Restate, exactly as written, the entries below from the line that holds "left shoulder: (271, 124)" through the line that holds "right elbow: (275, 295)". Pictures are not part of the copy.

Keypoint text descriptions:
***

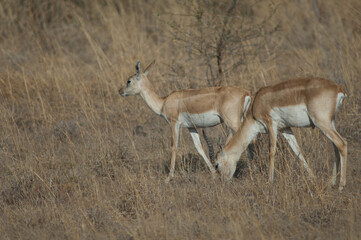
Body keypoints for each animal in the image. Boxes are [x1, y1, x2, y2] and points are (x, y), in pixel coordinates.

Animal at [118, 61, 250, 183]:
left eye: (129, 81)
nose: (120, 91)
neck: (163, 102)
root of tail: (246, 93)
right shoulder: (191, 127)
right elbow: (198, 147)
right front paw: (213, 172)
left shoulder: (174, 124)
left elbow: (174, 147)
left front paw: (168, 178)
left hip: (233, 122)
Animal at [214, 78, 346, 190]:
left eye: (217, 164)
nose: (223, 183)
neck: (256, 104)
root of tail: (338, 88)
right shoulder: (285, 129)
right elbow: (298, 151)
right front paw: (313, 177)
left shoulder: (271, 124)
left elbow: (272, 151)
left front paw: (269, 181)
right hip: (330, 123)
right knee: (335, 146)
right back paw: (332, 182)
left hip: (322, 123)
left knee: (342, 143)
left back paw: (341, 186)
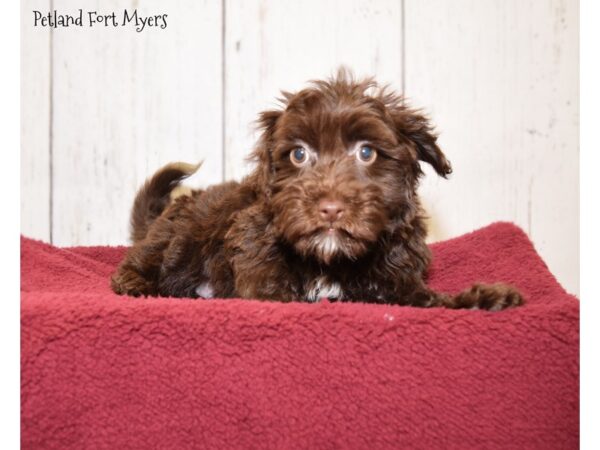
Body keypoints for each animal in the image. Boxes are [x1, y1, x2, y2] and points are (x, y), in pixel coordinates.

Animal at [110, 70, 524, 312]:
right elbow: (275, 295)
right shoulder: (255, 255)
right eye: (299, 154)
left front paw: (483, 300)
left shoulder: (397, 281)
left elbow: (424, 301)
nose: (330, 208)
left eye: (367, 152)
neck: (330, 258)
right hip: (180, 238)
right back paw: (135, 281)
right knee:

***

RESPONSE:
left shoulder: (271, 124)
left elbow: (272, 151)
left front paw: (269, 181)
right hip: (330, 123)
right knee: (335, 146)
right back paw: (332, 182)
left hip: (322, 123)
left knee: (342, 143)
left back paw: (341, 186)
Body keypoints for each animal in the image. Boxes are [x1, y1, x2, y2] and points are (x, y), in pixel coordinates.

Animal at [110, 70, 524, 312]:
right elbow: (275, 295)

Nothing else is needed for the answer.